Pupillary seclusion due to 360-degree posterior synechiae is an important differential diagnosis in cases of acute glaucoma secondary to chronic inflammation [2,3]. This distinction is critical because the treatment strategies differ: pupillary occlusion is best managed with YAG laser membranotomy, whereas pupillary seclusion typically requires synechiolysis or peripheral laser iridotomy/surgical iridectomy [4].
A hallmark of pupillary occlusion is that the lens or intraocular lens (IOL) cannot be visualized through the pupil with slit-lamp examination due to the fibrous pupillary membrane. Since AS-OCT often cannot visualize posterior to the pupillary membrane, additional imaging with ultrasound biomicroscopy (UBM) or B-mode ultrasonography is necessary to rule out anterior lens displacement or intraocular space-occupying lesions. In contrast, in pupillary seclusion, the lens or IOL can usually be visualized through the pupil (Figure 5A). In rare cases, pupillary seclusion may also present with fibrin membranes covering the pupil, obscuring the lens; however, characteristic biphasic anterior bowing of the iris seen on AS-OCT or UBM is highly useful in distinguishing pupillary seclusion (Figure 5B).

EXCERPTED DATA:
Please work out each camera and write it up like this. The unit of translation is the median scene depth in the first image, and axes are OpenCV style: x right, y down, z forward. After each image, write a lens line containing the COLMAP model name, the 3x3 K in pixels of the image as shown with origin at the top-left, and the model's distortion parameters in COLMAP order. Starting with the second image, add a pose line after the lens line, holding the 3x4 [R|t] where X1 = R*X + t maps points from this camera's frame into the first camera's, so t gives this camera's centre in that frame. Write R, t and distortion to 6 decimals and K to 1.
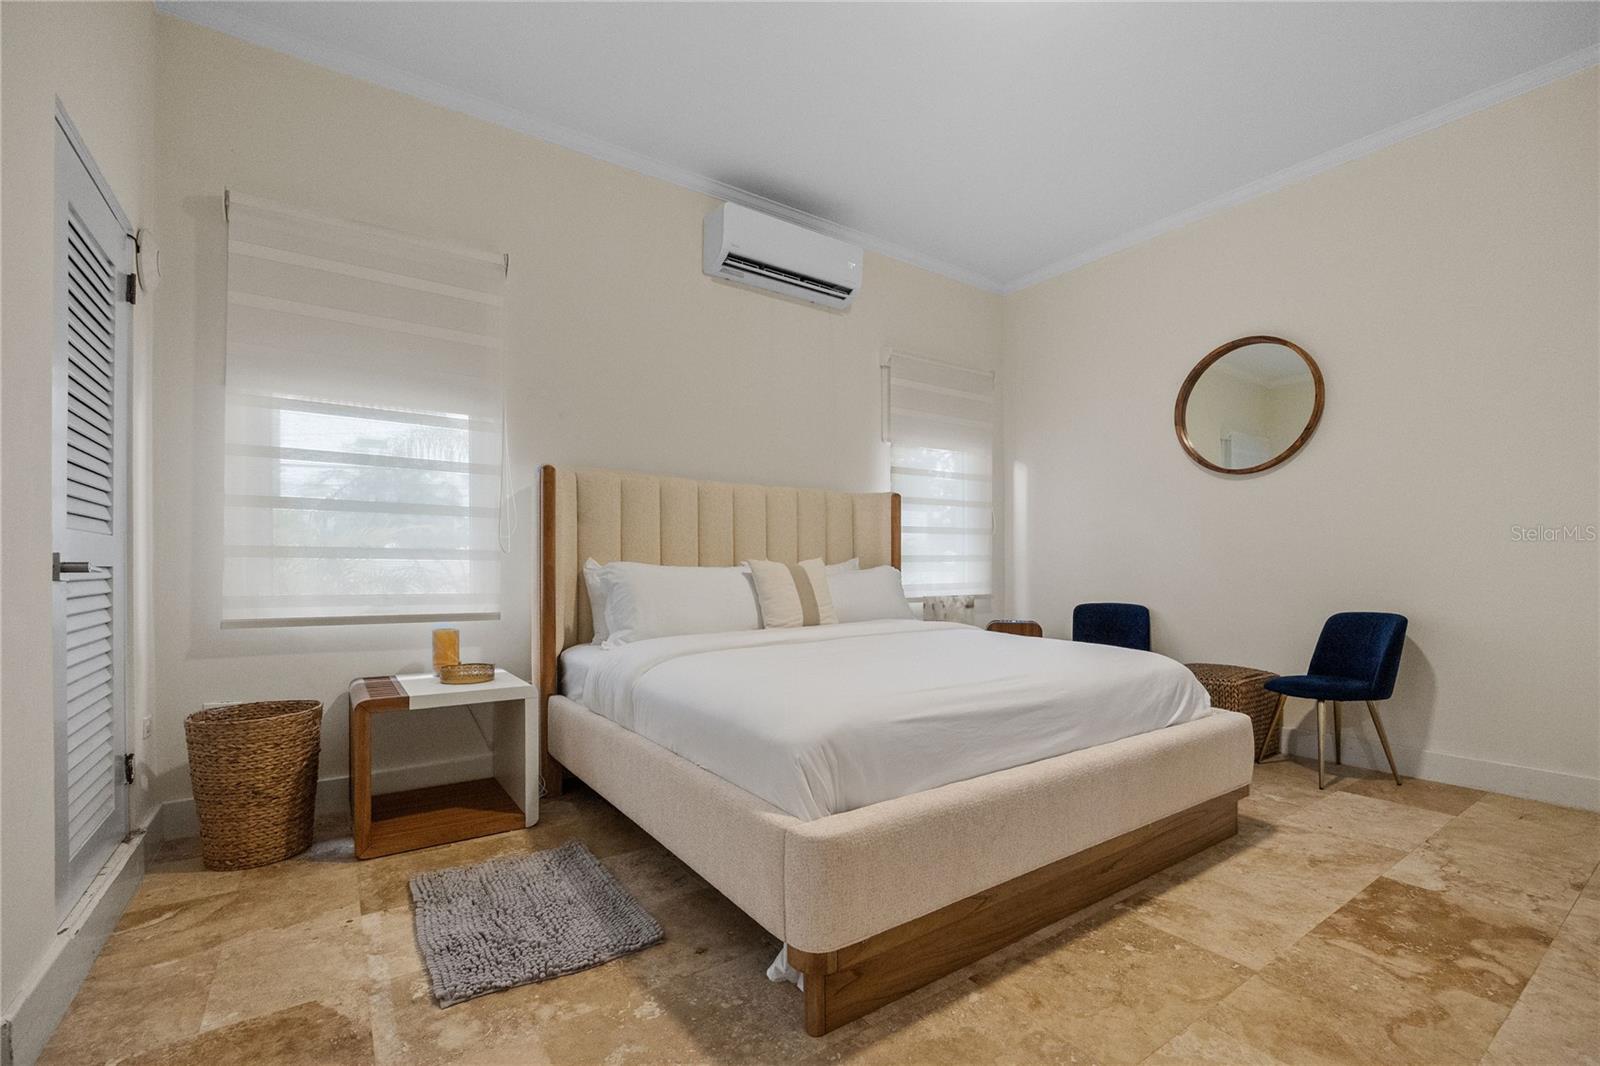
lens RADIAL K [[696.6, 0, 824.0], [0, 696.6, 564.5], [0, 0, 1]] dist [0.001714, 0.000237]
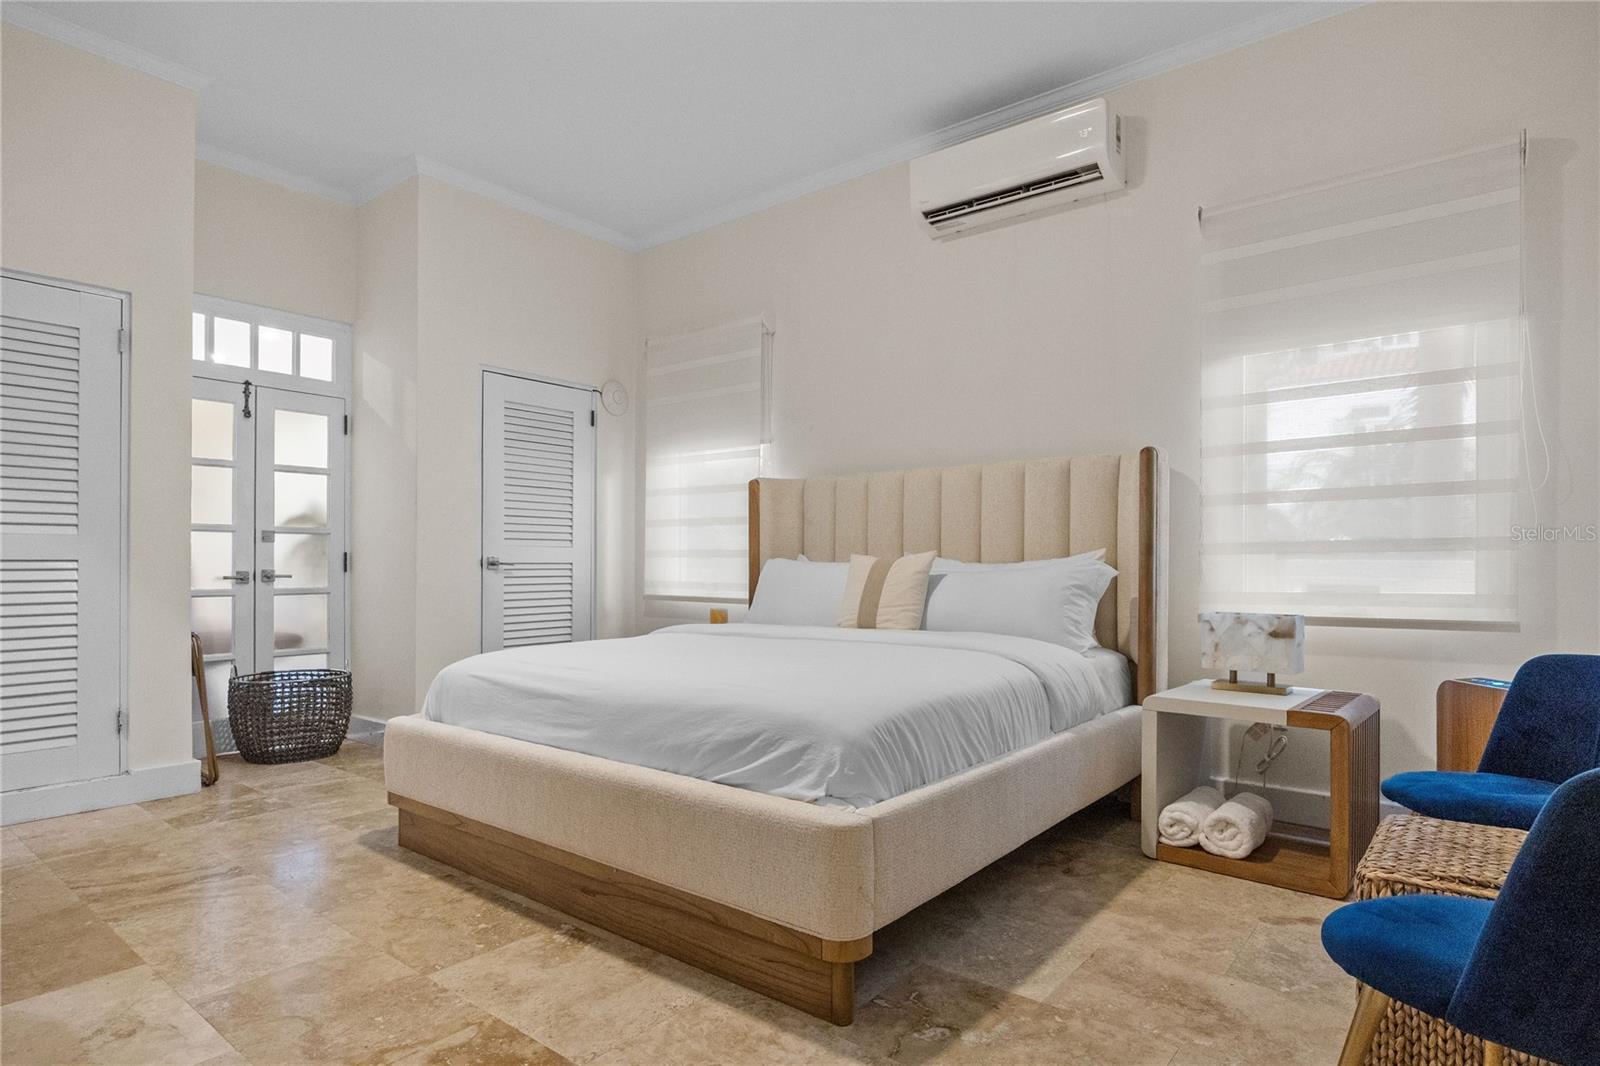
lens RADIAL K [[867.6, 0, 810.9], [0, 867.6, 568.4], [0, 0, 1]] dist [-0.017202, -0.000480]
pose [[0.270198, 0.001312, -0.962804, 1.518957], [-0.000206, 0.999999, 0.001305, 0.015405], [0.962805, -0.000154, 0.270198, 0.948295]]
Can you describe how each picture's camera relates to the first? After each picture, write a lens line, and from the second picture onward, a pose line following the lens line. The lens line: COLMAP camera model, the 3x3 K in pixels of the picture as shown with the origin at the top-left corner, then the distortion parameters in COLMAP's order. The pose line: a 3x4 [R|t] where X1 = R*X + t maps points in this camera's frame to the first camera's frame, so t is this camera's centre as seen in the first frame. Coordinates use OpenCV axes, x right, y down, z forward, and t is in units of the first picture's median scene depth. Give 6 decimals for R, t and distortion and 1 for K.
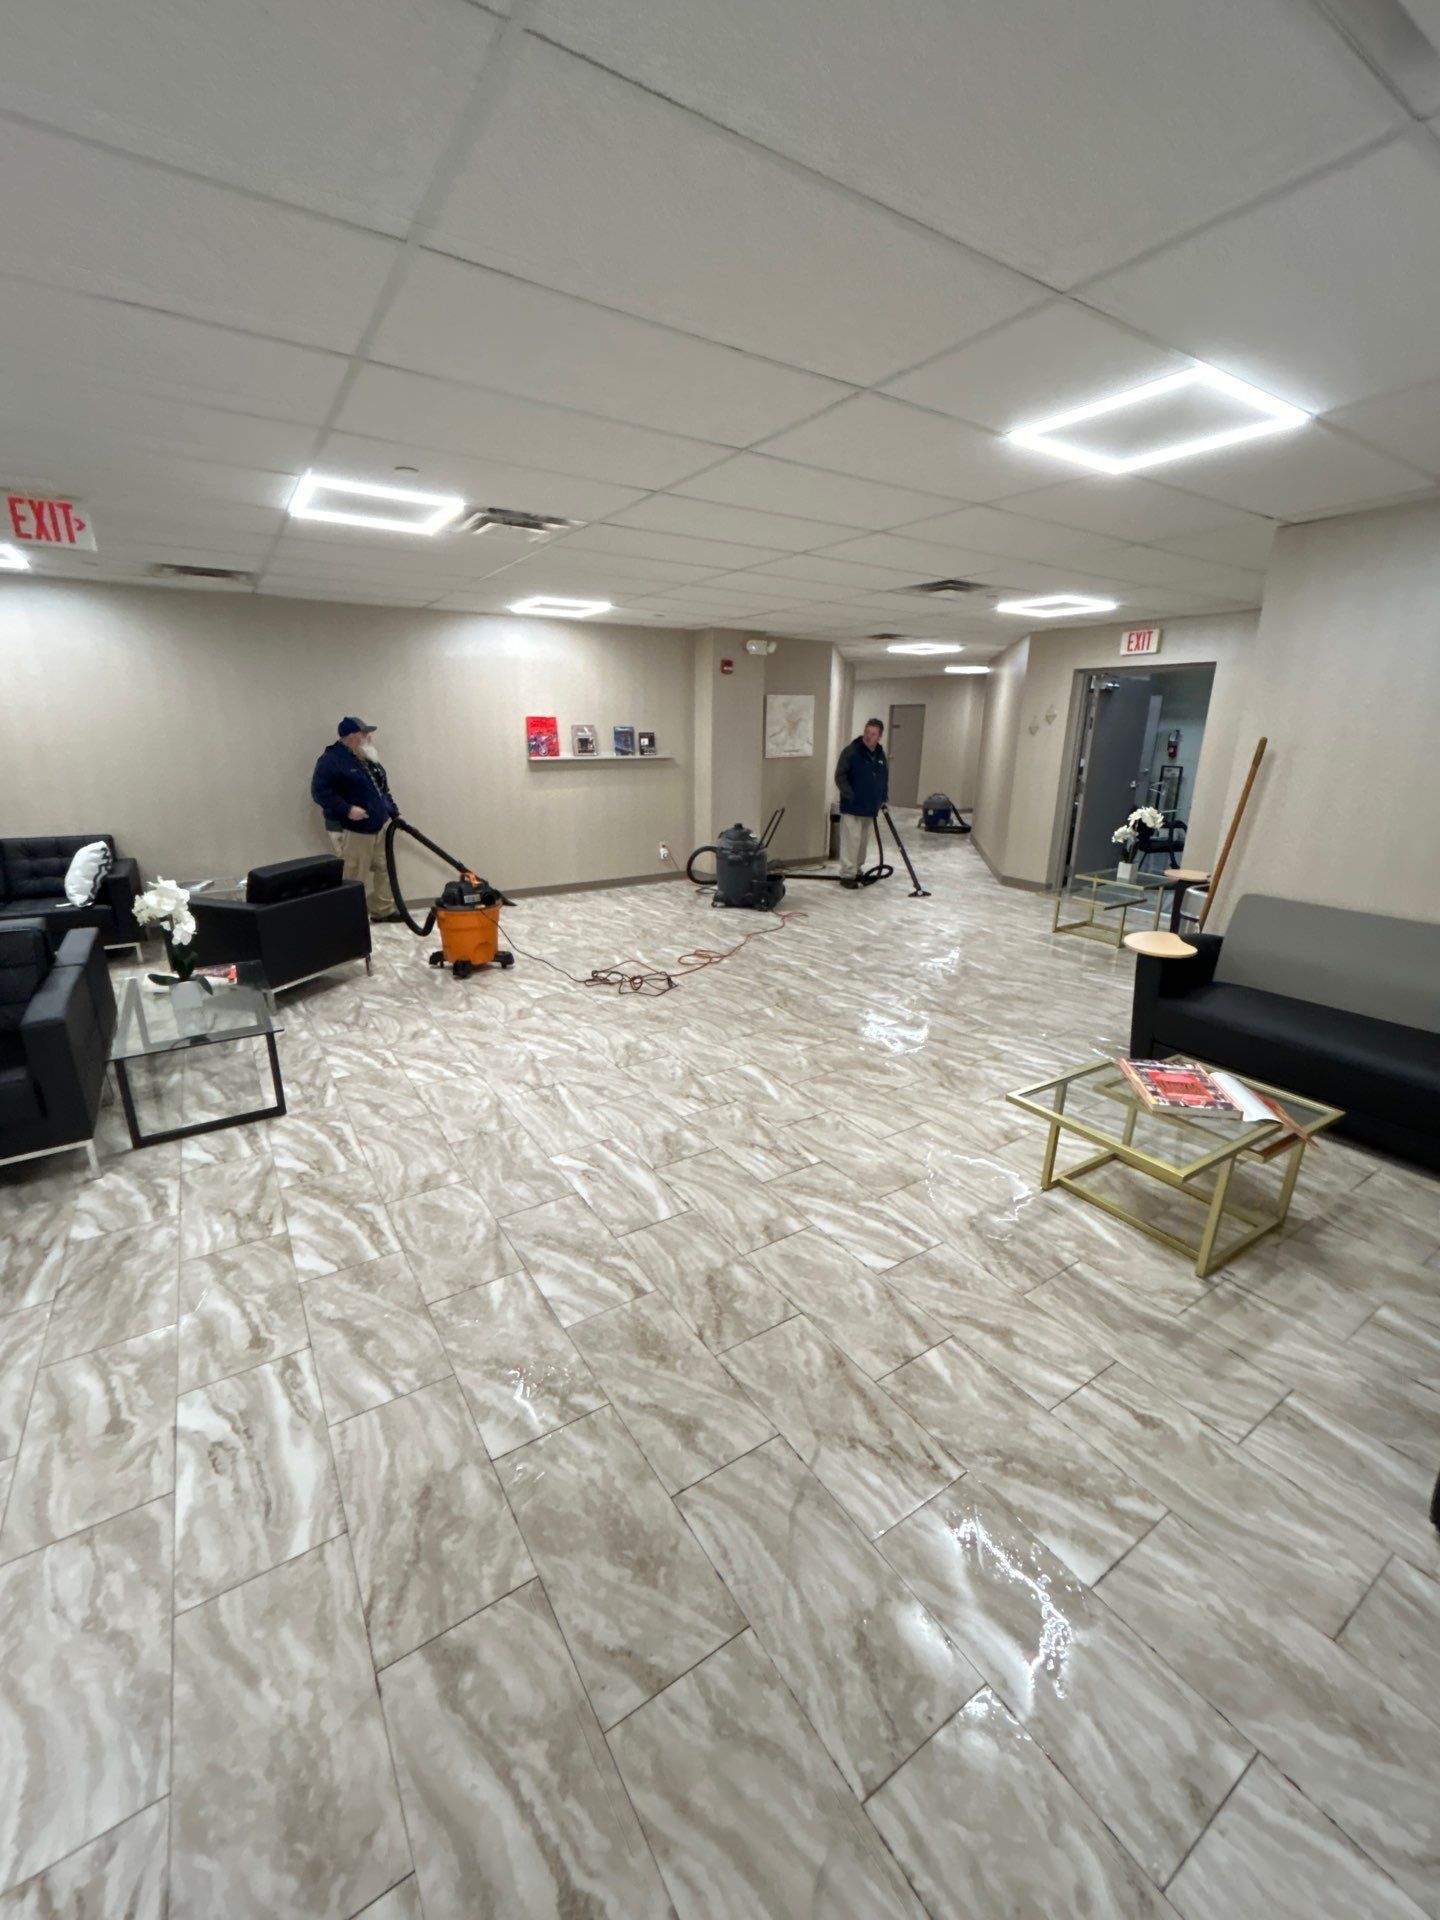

ACTION ITEM:
According to the text on pupillary occlusion and seclusion, what treatment is best for managing pupillary occlusion? The entries are not needed for the task.

THE COMPLETED TASK:
YAG laser membranotomy.